# Quoted text
The question is unclear. This seems to be what was attempted, but it doesn't make sense given the question statement.

inpict = imread('brown.jpeg');

inpict = im2double(inpict);

% you can take the ratio of RGB channels versus the sum

% but this tells us nothing about the population of brown pixels

% or the three colors themselves

channelratio = mean(inpict./sum(inpict,3),1:2);

channelratio = permute(channelratio,[1 3 2])

Instead, I think it makes more sense to find the relative area covered by each of the three brown colors.

% instead of doing this using explicit color matching

% i'm just going to use rgb2ind().

inpict = imread('brown.jpeg');

inpict = im2double(inpict);

ncolors = 4; % three browns and one white

[indpict CT] = rgb2ind(inpict,ncolors,'nodither');

% CT should represent three browns and one near-white.

% find the white tuple, so that we can ignore it.

[~,whidx] = max(sum(CT,2)); % the index of white

bridx = setdiff(1:ncolors,whidx); % the indices of browns

% find the pixels belonging to each brown color

nbrownpix = zeros(1,3);

for k = bridx

nbrownpix(k) = nnz(indpict == k-1); % sum

end

nbrownpix = nbrownpix./numel(indpict) % normalize

sum(nbrownpix) % total coverage of brown

This can always be done doing any sort of color segmentation. There are plenty of examples on the forum. I'm just going to use the same colors as before.

% we can segment the image into three masks,

% one for each shade of brown.

inpict = imread('brown.jpeg');

inpict = im2double(inpict);

CT = [0.251 0.1843 0.01569; % middle

0.8902 0.7961 0.6392; % left

0.6196 0.3255 0.01961]; % right

tol = 0.1;

ncolors = size(CT,1);

nbrownpix = zeros(1,ncolors);

for k = 1:ncolors

% reorient tuple along page axis

pickedcolor = permute(CT(k,:),[1 3 2]);

% perform box (range) selection in RGB

boxmask = all(abs(inpict-pickedcolor) <= tol,3);

% sum

nbrownpix(k) = nnz(boxmask);

end

nbrownpix = nbrownpix./numel(boxmask) % normalize

##### 4 Comments

DGM
on 6 Apr 2024

Edited: DGM
on 6 Apr 2024

That's what the examples I gave do, although I express the results as unit fractions. Perhaps what's left unclear is which fraction corresponds to each of the three colors. I'll make some modifications. Will update in a bit.

EDIT:

Here are both examples, using very similar output formatting to express the results.

% instead of doing this using explicit color matching

% i'm just going to use rgb2ind().

inpict = imread('brown.jpeg');

inpict = im2double(inpict);

ncolors = 4; % three browns and one white

[indpict CT] = rgb2ind(inpict,ncolors,'nodither');

% CT should represent three browns and one near-white.

% find the white tuple, so that we can ignore it.

[~,whidx] = max(sum(CT,2)); % the index of white

bridx = setdiff(1:ncolors,whidx); % the indices of browns

% find the pixels belonging to each brown color

nbrownpix = zeros(1,3);

for k = bridx

nbrownpix(k) = nnz(indpict == k-1); % sum

end

nbrownpix = nbrownpix./numel(indpict); % normalize

% find order of shades in CT (darkest -> lightest)

# Requirement
Please continue the MATLAB thread on measuring the area covered by shades of brown, starting right after its last line.

# Record excerpts
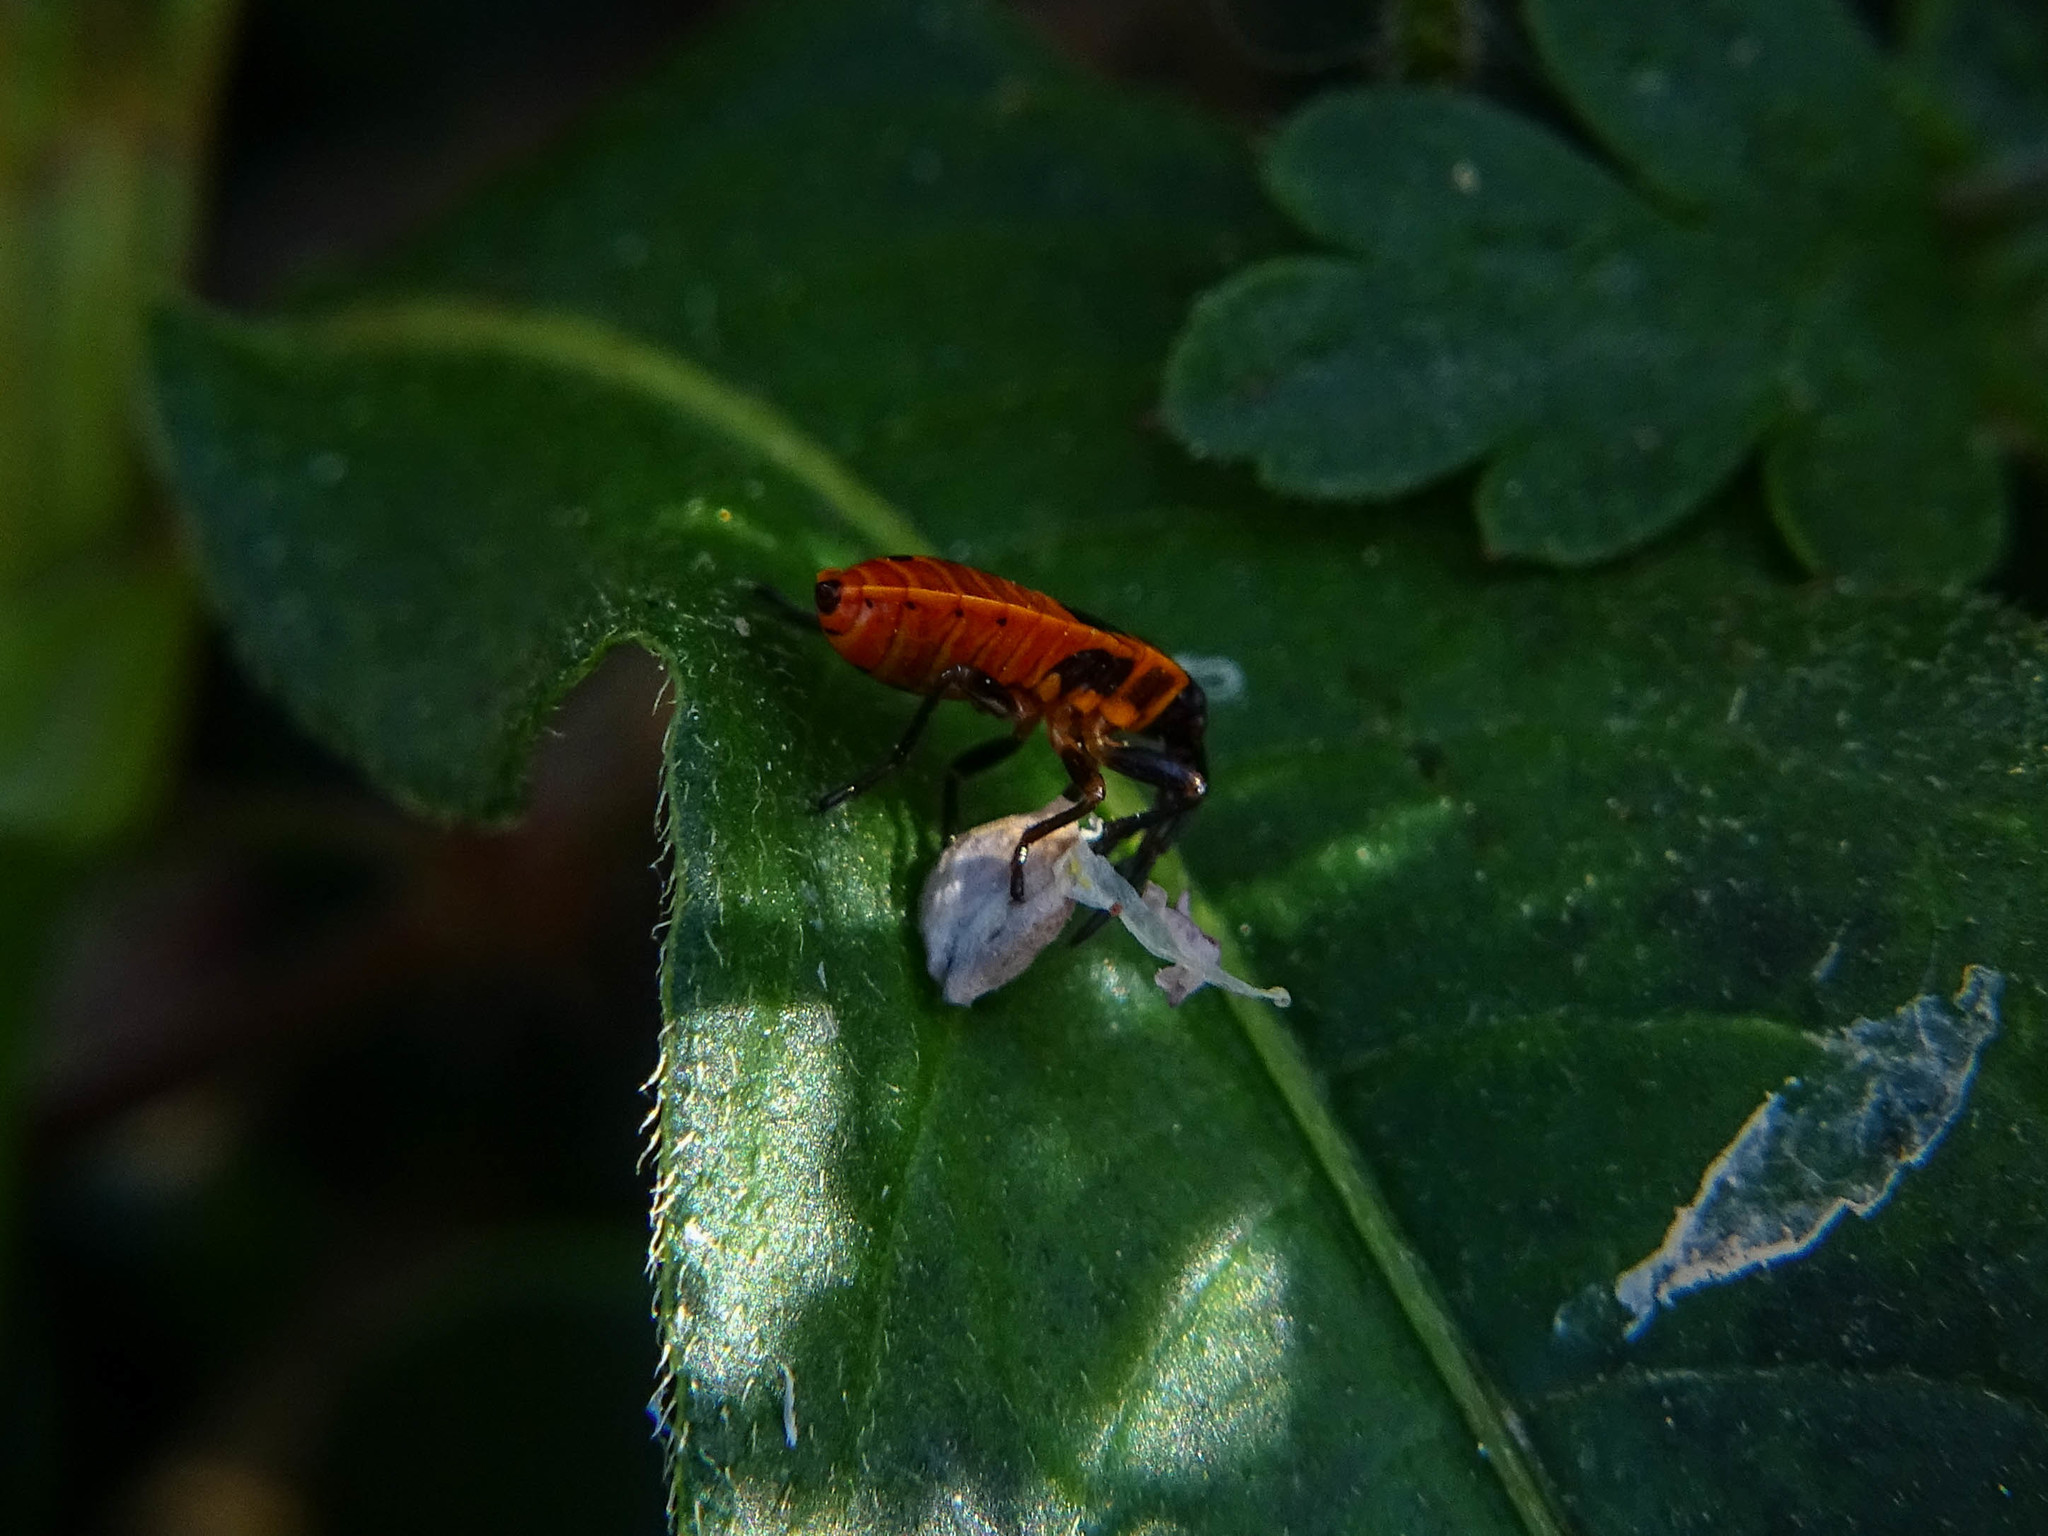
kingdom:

...

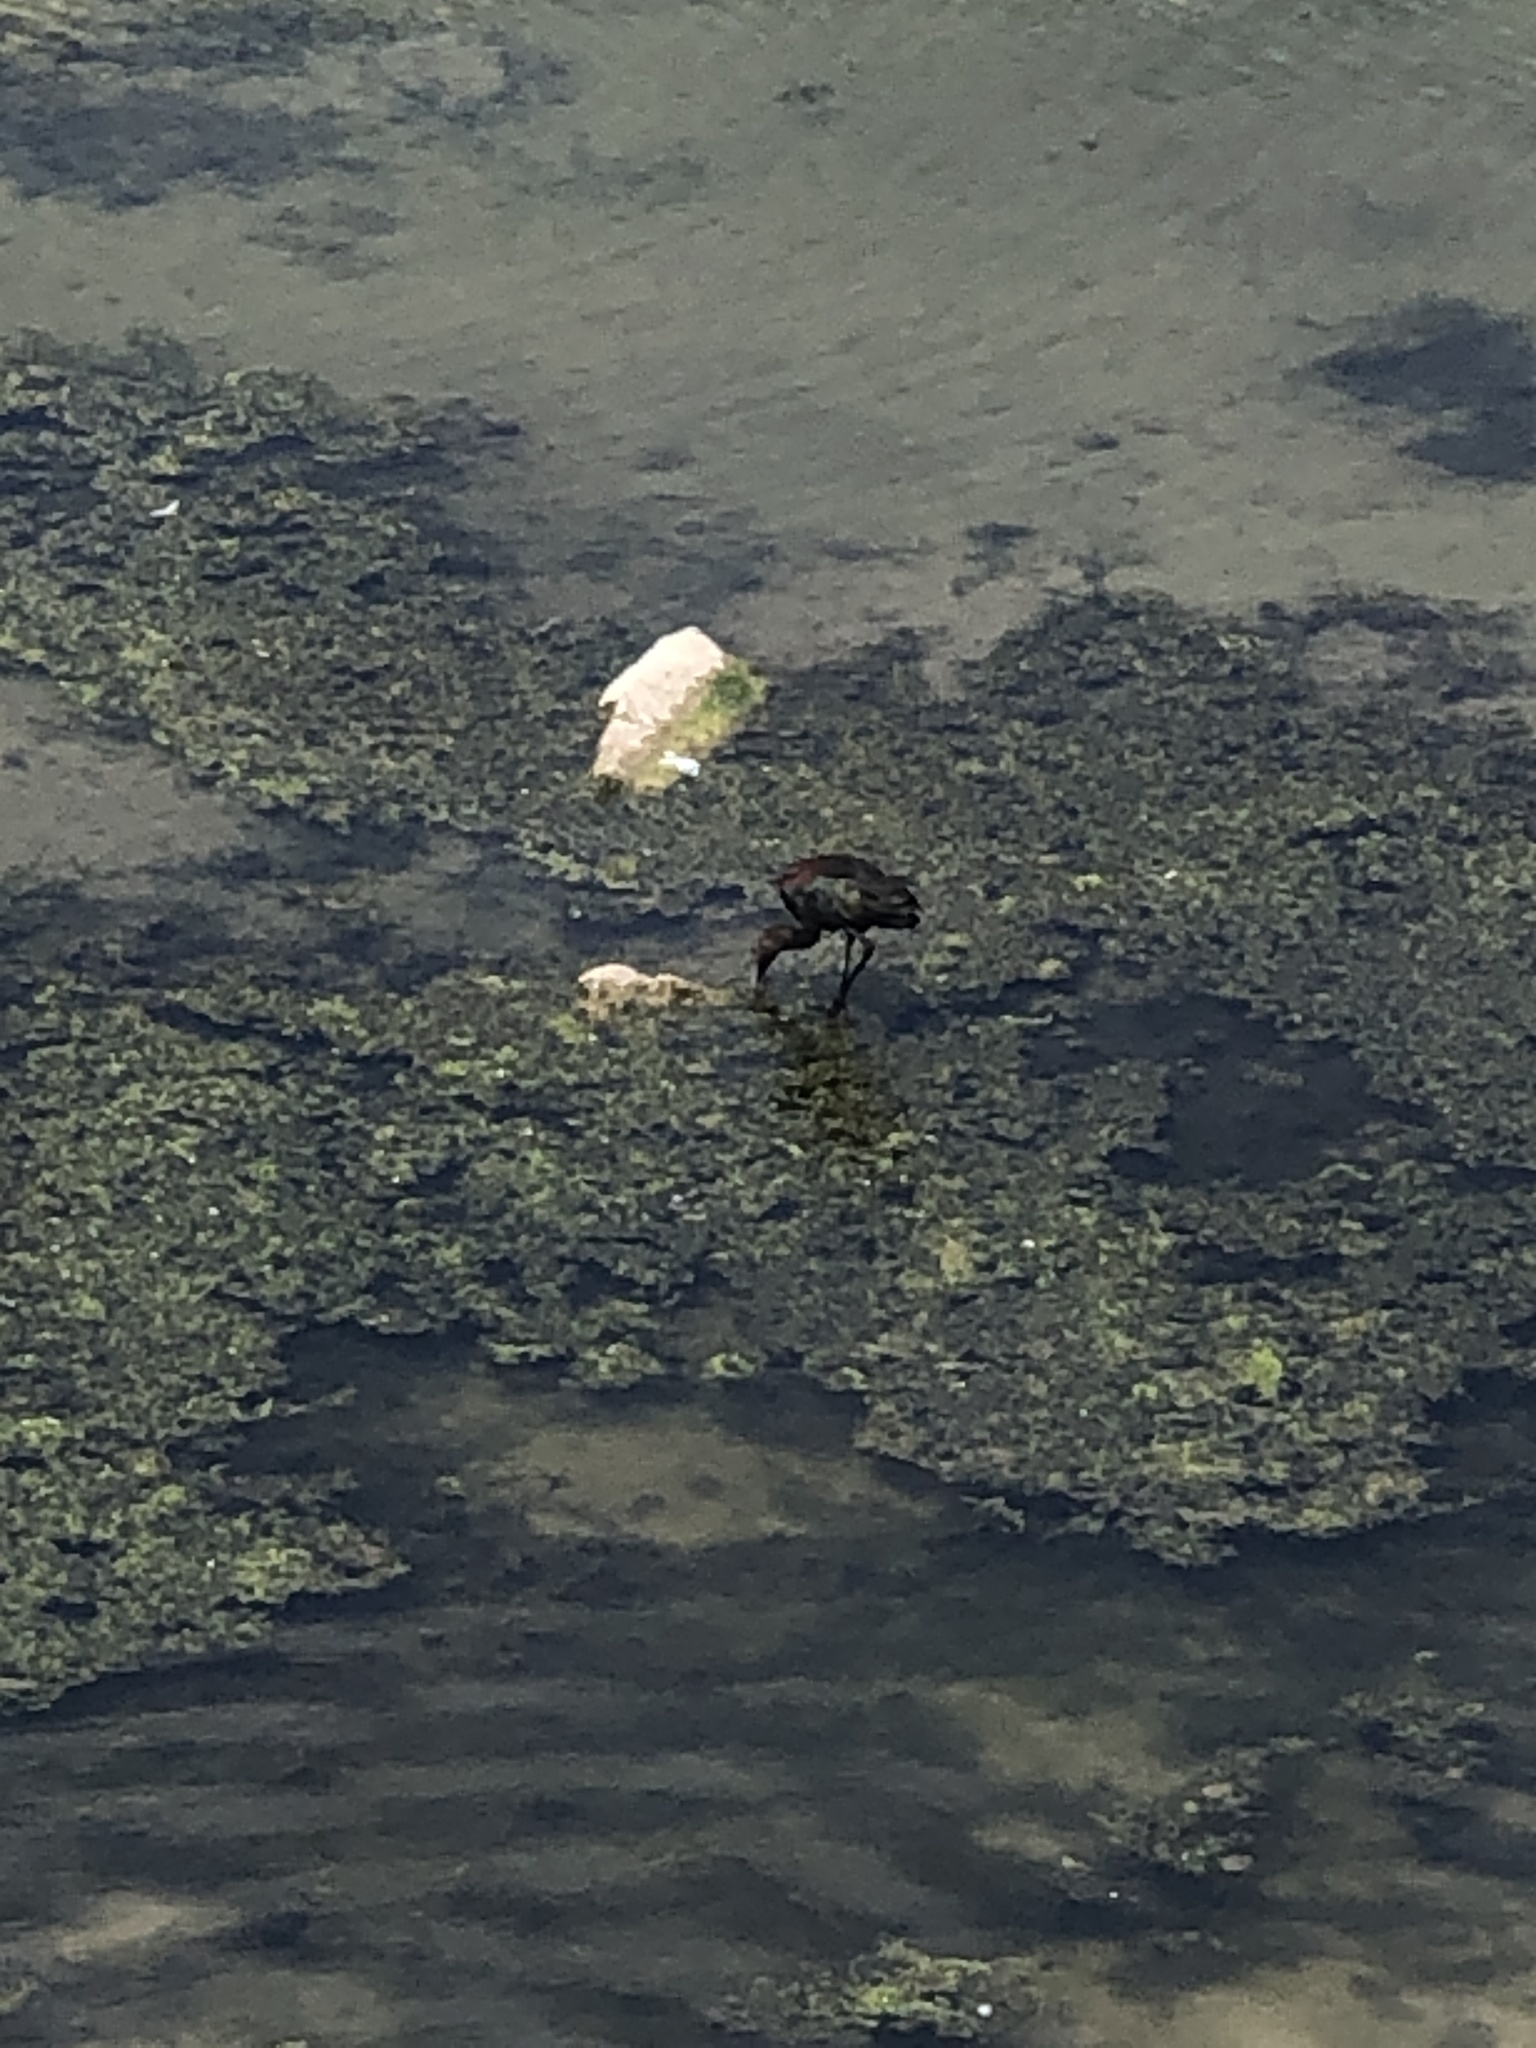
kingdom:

# Answer below
[~,idx] = sort(im2gray(permute(CT(bridx,:),[1 3 2]))); % BT601 luma

ordstr = {'darkest','middle','lightest'}; % assuming three shades

for k = 1:numel(idx)

thistuplestr = mat2str(CT(idx(k),:),4);

fprintf('The %s brown is approximately %s in RGB\n', ordstr{k},thistuplestr)

fprintf('It covers %.1f%% of the total image area\n\n',nbrownpix(idx(k))*100)

end

% we can segment the image into three masks,

% one for each shade of brown.

inpict = imread('brown.jpeg');

inpict = im2double(inpict);

CT = [0.251 0.1843 0.01569;

0.8902 0.7961 0.6392;

0.6196 0.3255 0.01961];

tol = 0.1;

ncolors = size(CT,1);

nbrownpix = zeros(1,3);

for k = 1:ncolors

% reorient tuple along page axis

pickedcolor = permute(CT(k,:),[1 3 2]);

% perform box (range) selection in RGB

boxmask = all(abs(inpict-pickedcolor) <= tol,3);

% sum

nbrownpix(k) = nnz(boxmask);

end

nbrownpix = nbrownpix./numel(boxmask); % normalize

% find order of shades in CT (darkest -> lightest)

[~,idx] = sort(im2gray(permute(CT(bridx,:),[1 3 2]))); % BT601 luma

ordstr = {'darkest','middle','lightest'}; % assuming three shades

for k = 1:numel(idx)

thistuplestr = mat2str(CT(idx(k),:),4);

fprintf('The %s brown is approximately %s in RGB\n', ordstr{k},thistuplestr)

fprintf('It covers %.1f%% of the total image area\n\n',nbrownpix(idx(k))*100)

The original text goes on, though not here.